Implications for research and practice
The six distinct pain trajectories presented here can help GPs to differentiate those patients for whom, in accordance with current guideline recommendations,18–20 a ‘wait-and-see’ policy seems justifiable (that is, groups A, C, and E) from those participants who require more specific monitoring in the management of early symptomatic knee OA (that is, groups B, D, and F).
For patients with moderate, severe, or progressing pain, it seems justifiable to maintain a proactive management plan and offer re-assessments of pain and function limitations after at least 1 year. In that way, GPs can better assess which pain trajectory the patient is most likely to follow and can act accordingly — by promoting weight loss, prescribing pain medication, or referring patients for specialist treatment.
The results also show that proper physical examination of the knee is essential in the management of symptomatic knee OA. Those individuals with knee pain who have a higher BMI, are less educated, experience more comorbidity, have a higher WOMAC physical function score, and show joint space tenderness should be proactively monitored during the first year of management, as opposed to a ‘wait-and-see’ approach.
Baseline radiographic severity was not associated with the pain trajectories. As a result of these findings, the authors would recommend that GPs who are consulted by patients with early symptomatic knee OA:
assess pain severity, limitations in daily activities, and presence of comorbidity;
properly examine the knee (focusing on joint space tenderness); and
refrain from radiographic examination.
Future research should be aimed at measuring symptomatic progression of knee OA with even more frequent symptom assessment to further identify those patients in whom an active monitoring policy from general practice is required.

************

■ Problems to work on ■
1. Print the knee OA passage between "For patients with" and "for specialist treatment.", inclusive.
2. In the knee OA passage, which baseline measure was not associated with the pain trajectories?

[Extracted data entries]
************

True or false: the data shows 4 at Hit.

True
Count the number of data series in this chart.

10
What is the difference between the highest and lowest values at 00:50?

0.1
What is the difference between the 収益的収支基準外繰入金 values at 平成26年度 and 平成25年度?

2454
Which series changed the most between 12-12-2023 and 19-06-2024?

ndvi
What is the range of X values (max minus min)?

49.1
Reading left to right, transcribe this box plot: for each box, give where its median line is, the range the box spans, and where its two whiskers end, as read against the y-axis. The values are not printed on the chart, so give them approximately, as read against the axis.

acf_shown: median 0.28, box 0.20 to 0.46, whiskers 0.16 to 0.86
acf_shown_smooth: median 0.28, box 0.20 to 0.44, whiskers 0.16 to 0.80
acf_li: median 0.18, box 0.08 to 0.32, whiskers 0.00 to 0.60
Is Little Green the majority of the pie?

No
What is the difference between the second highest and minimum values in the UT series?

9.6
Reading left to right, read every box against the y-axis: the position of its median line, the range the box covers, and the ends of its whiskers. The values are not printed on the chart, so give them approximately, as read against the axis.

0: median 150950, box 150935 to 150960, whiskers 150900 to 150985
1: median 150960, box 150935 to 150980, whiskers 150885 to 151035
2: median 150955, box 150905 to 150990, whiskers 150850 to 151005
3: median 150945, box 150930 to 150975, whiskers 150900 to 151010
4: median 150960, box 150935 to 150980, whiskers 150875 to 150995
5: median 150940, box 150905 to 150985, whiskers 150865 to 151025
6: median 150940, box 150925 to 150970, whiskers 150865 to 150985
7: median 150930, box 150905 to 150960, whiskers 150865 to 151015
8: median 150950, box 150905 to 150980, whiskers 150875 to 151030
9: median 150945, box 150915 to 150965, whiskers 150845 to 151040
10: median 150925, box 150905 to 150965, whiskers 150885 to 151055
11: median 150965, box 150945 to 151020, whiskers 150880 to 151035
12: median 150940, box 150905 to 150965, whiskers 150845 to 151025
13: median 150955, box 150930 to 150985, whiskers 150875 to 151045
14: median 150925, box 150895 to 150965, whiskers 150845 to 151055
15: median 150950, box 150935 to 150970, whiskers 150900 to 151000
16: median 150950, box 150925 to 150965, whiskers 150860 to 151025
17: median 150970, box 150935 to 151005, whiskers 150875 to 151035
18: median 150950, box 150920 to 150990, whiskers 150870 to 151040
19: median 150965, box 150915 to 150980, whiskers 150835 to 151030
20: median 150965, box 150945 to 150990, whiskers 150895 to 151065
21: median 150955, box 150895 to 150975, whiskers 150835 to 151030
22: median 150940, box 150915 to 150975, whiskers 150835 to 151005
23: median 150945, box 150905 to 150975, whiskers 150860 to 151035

************

■ Task results ■
1.
For patients with moderate, severe, or progressing pain, it seems justifiable to maintain a proactive management plan and offer re-assessments of pain and function limitations after at least 1 year. In that way, GPs can better assess which pain trajectory the patient is most likely to follow and can act accordingly — by promoting weight loss, prescribing pain medication, or referring patients for specialist treatment.

2. Baseline radiographic severity.